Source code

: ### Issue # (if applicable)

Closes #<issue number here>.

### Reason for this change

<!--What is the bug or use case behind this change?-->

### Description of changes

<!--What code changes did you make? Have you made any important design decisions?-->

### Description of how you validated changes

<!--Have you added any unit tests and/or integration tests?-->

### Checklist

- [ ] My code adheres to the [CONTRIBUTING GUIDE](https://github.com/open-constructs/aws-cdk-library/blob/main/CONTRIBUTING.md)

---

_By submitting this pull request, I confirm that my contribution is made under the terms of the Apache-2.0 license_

^^^^^^^^

Activity: Format the data above as a Markdown table with two columns, No. and Text. Give each non-blank line its own row, numbered in order, and leave out the blank lines.

Exercise answer:
| No. | Text |
|---|---|
| 1 | Source code |
| 2 | : ### Issue # (if applicable) |
| 3 | Closes #<issue number here>. |
| 4 | ### Reason for this change |
| 5 | <!--What is the bug or use case behind this change?--> |
| 6 | ### Description of changes |
| 7 | <!--What code changes did you make? Have you made any important design decisions?--> |
| 8 | ### Description of how you validated changes |
| 9 | <!--Have you added any unit tests and/or integration tests?--> |
| 10 | ### Checklist |
| 11 | - [ ] My code adheres to the [CONTRIBUTING GUIDE](https://github.com/open-constructs/aws-cdk-library/blob/main/CONTRIBUTING.md) |
| 12 | --- |
| 13 | _By submitting this pull request, I confirm that my contribution is made under the terms of the Apache-2.0 license_ |